Op de hoes staan twee keigezellige, opgeruimde jongens met grote elektrische gitaren. Het zal een gitaarplaat zijn dan. Ook wordt me perfecte zang beloofd. Als met perfect in dit geval zuiver bedoeld wordt klopt het, maar saai dat het is. What you see is namelijk what you get. Twee jongens, twee gitaren en twee stemmen. En een kraakheldere productie van vriend Ron. Aan hem heeft het niet gelegen.
Er zit bar weinig melodische variatie in de plaat. Ik onderneem de weg naar het volgende nummer steeds vermoeider maar hoopvol, maar word telkens teleurgesteld. Het is allemaal even braaf en netjes. Country zonder randje. En het is nu juist dat randje dat country vaak zo leuk maakt.

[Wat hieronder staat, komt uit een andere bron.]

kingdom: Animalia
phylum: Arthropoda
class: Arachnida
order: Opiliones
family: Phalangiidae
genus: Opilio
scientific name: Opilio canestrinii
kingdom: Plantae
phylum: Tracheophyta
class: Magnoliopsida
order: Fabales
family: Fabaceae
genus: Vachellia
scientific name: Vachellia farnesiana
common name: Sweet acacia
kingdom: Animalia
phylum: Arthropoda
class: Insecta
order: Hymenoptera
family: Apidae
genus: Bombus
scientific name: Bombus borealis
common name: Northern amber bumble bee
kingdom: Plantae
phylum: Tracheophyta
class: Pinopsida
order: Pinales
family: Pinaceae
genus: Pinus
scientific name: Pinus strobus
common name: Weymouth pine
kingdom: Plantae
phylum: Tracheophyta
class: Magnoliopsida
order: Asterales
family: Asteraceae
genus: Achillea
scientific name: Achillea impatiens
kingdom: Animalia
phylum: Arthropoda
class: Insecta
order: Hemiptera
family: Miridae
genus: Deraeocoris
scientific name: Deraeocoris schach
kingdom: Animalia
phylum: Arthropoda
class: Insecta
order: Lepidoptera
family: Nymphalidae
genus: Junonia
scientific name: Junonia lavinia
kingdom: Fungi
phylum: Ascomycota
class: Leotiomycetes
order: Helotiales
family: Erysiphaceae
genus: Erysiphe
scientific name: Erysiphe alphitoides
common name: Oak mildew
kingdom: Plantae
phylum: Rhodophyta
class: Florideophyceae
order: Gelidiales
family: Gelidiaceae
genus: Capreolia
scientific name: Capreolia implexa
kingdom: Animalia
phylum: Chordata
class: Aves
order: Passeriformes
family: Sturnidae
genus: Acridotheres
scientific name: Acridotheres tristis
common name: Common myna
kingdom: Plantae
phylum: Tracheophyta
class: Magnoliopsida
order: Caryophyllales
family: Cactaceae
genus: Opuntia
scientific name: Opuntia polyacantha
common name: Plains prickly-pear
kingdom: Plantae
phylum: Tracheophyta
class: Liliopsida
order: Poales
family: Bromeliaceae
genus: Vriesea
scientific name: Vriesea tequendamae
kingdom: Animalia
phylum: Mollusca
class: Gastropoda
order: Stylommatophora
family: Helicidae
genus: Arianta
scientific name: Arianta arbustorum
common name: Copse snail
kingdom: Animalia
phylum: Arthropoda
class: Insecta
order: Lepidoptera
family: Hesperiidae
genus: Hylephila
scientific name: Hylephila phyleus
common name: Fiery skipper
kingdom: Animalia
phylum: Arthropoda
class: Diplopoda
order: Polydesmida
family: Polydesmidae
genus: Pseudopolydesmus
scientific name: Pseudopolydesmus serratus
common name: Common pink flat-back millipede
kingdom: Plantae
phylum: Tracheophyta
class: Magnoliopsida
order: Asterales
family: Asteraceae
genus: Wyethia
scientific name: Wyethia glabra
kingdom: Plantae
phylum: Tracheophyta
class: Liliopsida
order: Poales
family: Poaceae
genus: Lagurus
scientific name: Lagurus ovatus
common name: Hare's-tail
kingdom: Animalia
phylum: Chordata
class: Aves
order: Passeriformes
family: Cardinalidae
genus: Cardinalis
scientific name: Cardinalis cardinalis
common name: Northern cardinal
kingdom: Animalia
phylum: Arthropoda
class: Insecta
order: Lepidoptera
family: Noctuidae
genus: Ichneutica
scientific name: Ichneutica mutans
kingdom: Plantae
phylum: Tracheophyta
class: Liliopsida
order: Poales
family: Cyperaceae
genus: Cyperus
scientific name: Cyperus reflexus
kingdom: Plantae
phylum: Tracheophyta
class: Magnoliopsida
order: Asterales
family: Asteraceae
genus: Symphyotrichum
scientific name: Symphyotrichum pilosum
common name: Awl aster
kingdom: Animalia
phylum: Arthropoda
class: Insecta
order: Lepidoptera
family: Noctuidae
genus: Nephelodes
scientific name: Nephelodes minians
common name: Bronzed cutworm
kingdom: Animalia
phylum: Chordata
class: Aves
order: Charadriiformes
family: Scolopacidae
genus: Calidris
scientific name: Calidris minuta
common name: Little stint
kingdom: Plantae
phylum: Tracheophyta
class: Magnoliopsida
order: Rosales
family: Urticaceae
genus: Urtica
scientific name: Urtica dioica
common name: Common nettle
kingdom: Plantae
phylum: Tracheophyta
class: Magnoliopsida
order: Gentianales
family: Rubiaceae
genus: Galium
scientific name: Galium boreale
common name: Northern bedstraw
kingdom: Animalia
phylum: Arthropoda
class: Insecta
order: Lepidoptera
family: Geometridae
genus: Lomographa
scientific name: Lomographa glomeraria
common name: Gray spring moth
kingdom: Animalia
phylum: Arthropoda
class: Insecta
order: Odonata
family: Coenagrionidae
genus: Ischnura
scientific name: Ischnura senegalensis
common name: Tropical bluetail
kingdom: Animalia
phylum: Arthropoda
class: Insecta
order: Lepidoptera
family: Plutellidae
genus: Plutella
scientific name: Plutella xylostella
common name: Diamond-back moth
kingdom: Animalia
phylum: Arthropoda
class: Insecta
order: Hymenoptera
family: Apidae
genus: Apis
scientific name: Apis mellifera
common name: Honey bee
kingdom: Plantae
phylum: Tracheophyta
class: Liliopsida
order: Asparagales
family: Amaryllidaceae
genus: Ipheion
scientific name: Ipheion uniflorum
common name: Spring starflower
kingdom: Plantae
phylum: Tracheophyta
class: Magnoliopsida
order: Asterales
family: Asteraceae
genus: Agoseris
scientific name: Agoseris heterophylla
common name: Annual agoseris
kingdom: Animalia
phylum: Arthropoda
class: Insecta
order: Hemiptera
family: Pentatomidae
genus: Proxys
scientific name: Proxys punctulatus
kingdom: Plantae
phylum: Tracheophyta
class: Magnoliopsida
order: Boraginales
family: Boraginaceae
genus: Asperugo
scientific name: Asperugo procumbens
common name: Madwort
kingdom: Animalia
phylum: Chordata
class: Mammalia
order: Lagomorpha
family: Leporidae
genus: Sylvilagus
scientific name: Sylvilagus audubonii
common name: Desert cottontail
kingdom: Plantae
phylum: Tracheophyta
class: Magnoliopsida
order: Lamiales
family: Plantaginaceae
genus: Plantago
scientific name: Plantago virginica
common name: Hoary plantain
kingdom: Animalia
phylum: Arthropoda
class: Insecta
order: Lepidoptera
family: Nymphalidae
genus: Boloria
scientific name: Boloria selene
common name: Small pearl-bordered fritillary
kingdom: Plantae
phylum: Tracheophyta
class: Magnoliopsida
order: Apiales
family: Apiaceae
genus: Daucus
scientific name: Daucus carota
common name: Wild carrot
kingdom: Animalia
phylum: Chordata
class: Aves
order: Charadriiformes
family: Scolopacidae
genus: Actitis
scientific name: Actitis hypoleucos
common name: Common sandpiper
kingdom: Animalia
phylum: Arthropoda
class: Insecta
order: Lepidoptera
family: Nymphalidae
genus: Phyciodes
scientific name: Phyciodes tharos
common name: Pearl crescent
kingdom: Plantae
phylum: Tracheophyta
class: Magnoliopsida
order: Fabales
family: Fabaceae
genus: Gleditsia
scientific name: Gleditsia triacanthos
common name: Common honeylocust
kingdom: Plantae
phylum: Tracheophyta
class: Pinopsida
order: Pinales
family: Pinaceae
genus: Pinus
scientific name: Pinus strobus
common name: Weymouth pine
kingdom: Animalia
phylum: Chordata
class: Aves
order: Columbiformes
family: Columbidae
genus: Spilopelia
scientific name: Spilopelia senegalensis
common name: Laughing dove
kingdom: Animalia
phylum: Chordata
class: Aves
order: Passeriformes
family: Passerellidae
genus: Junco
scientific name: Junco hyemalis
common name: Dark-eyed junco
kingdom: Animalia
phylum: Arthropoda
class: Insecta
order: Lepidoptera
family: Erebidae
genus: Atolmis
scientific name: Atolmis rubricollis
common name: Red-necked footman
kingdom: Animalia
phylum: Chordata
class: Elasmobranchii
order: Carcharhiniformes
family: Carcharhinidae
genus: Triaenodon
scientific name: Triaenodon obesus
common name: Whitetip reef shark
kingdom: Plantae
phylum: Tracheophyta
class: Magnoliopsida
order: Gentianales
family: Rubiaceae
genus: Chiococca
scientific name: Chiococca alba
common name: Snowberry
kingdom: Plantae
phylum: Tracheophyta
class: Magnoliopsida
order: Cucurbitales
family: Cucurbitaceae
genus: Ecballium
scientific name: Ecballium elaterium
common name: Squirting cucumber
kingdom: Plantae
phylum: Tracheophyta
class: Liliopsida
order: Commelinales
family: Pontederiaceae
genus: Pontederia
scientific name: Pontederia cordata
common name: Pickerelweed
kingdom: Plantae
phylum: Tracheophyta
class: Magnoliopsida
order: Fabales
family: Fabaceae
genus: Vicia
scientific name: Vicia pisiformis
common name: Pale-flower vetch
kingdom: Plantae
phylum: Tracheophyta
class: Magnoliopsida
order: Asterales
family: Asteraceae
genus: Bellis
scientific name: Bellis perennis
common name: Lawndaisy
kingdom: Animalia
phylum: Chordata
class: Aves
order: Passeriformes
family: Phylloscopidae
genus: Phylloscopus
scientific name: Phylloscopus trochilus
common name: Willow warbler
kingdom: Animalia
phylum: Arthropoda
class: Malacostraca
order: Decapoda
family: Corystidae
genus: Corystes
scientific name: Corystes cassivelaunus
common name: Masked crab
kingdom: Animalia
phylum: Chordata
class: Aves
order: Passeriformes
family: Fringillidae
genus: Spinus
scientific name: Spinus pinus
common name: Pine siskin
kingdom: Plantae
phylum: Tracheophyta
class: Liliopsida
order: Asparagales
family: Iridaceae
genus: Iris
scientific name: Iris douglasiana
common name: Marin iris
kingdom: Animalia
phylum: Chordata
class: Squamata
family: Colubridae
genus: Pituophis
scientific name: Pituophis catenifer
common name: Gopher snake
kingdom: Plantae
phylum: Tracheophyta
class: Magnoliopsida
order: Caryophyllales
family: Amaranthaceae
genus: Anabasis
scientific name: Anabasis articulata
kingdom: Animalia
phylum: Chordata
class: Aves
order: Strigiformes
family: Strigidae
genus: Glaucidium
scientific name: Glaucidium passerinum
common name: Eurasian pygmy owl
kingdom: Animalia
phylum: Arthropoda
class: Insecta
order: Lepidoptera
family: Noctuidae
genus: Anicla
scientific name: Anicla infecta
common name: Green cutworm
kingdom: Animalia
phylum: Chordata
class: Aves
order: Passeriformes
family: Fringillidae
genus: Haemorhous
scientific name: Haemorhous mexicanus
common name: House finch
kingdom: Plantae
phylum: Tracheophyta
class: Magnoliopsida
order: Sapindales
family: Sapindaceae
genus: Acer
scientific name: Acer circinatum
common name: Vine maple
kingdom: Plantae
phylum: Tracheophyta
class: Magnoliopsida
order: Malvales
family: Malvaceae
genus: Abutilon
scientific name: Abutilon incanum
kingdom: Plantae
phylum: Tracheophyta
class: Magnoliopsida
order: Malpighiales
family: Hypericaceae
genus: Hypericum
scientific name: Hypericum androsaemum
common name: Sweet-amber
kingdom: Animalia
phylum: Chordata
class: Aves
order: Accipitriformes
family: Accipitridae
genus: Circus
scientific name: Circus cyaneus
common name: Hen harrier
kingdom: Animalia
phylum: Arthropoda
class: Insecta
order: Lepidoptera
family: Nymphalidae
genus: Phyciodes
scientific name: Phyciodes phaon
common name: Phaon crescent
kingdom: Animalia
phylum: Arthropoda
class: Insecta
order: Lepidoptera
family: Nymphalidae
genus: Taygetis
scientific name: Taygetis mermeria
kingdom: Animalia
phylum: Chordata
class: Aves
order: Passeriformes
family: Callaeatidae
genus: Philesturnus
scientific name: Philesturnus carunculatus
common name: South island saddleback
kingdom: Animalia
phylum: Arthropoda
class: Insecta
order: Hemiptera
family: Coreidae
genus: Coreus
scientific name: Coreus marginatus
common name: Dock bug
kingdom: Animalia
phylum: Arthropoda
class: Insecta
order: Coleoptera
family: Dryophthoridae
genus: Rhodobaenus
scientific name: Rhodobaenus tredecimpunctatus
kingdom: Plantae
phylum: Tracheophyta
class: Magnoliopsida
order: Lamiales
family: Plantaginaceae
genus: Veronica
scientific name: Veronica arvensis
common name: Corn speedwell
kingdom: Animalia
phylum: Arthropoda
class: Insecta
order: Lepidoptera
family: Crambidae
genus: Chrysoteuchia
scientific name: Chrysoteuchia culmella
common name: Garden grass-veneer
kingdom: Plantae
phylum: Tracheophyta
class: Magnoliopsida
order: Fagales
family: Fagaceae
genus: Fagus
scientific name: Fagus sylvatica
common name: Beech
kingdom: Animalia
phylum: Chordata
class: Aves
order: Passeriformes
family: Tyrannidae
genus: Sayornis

Het spel is goed, maar academisch en de zang is zielloos en vlak. Gapend vraag ik me af hoe lang ik ook alweer naar deze plaat had gezocht. En hoe veel ik er ook alweer voor betaald had, omdat ik destijds mijn Beau Brummels collectie zo nodig compleet moest maken.
Maar goed, zeuren is gemakkelijk. Een kleine positieve noot; de boys hebben onmiskenbaar talent. Hun spel is glashelder, maar daardoor helaas dus ook afgemeten en saai. Als ze, halverwege de tweede kant, een countrysnik na proberen te doen en YEEEEHAAAAWWW gaan roepen haak ik voortijdig af. Kom op Ron, waarom zo snel tevreden?
Tom
NB: NIETS is er van Levitt en McClure op de diverse videowebsites te vinden. Ik bedoel maar.